Territoire 19 décembre 2025

Le TAQ rejette en grande partie les contestations du vignoble de Mario Pelchat

Le Tribunal administratif du Québec (TAQ) rejette une contestation du Domaine Pelchat Lemaître-Auger, établissant que la Commission de protection du territoire agricole du Québec (CPTAQ) n’a pas fait d’erreur de droit en refusant au copropriétaire Mario Pelchat la présentation de spectacles dans une salle aménagée à même son vignoble.

Le 27 mai, la CPTAQ a rejeté une demande du chanteur et de son vignoble, notamment en ce qui a trait au déploiement de soupers-spectacles ou de spectacles sur des terres agricoles. Le Domaine Pelchat Lemaître-Auger a contesté cette décision devant le TAQ, qui a finalement rejeté sa requête, le 12 décembre. Le Tribunal juge que la Commission n’a pas commis d’« erreur de droit ou d’erreur de fait déterminante » en établissant que la tenue de spectacles n’a pas de lien suffisant avec les activités agricoles du vignoble pour la considérer comme de l’agrotourisme.

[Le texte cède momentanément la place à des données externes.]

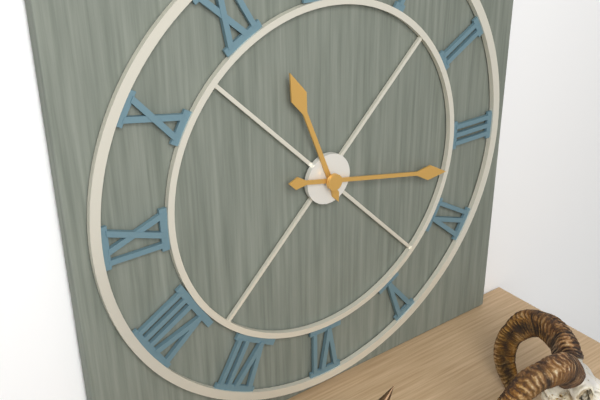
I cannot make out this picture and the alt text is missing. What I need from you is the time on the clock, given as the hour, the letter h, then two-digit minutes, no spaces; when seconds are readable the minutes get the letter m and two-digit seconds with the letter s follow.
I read 11h17
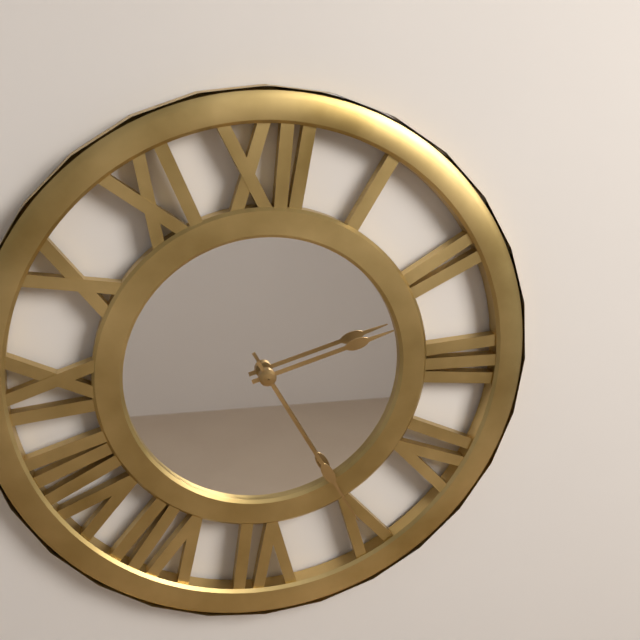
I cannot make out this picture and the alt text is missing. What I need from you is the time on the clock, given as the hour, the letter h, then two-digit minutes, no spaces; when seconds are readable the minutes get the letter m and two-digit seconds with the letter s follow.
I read 2h25
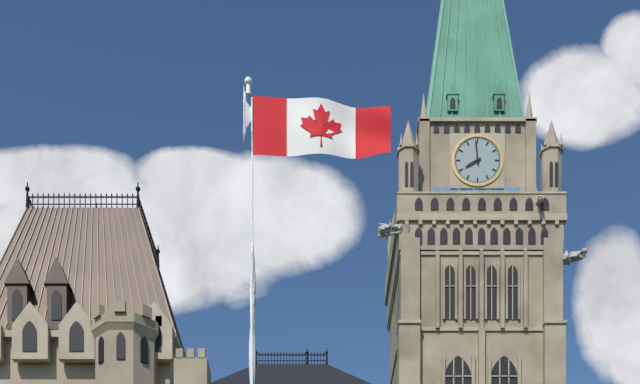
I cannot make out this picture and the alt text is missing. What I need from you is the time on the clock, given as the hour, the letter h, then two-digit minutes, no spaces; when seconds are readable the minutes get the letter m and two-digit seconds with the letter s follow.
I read 7h59
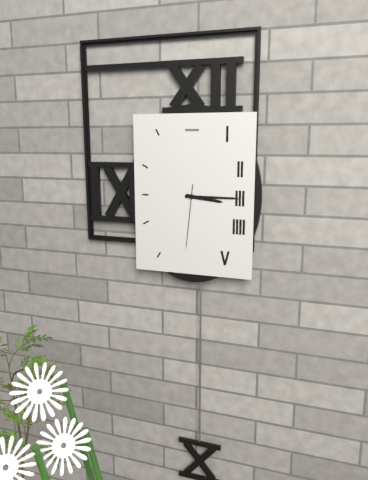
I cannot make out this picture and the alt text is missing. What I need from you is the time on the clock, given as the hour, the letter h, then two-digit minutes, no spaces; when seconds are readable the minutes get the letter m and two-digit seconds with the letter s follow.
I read 3h15m31s
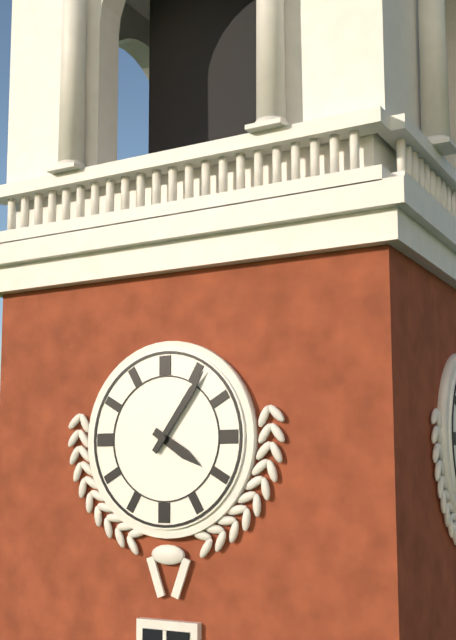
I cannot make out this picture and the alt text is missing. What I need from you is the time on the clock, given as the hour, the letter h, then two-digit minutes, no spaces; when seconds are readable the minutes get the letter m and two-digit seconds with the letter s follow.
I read 4h06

Le Tribunal rejette aussi en partie la contestation du Domaine Pelchat Lemaître-Auger concernant une autre décision de la CPTAQ. Cette dernière lui a ordonné, le 8 mars 2024, de cesser toute utilisation à des fins autres que l’agriculture ou non autorisée de deux lots comportant divers bâtiments et aménagements. La Commission jugeait, à ce moment, que Mario Pelchat ne respectait pas certains termes d’une décision qu’elle avait rendue plus tôt, en 2018. Le TAQ conclut que le chanteur a effectivement désobéi à plusieurs égards, notamment par le déploiement d’événements sociaux sur une superficie plus grande que celle autorisée. Il juge que l’ordonnance de la CPTAQ de 2024, dans l’ensemble, était « bien fondée », à l’exception « d’éléments mineurs » qu’elle a accepté de modifier.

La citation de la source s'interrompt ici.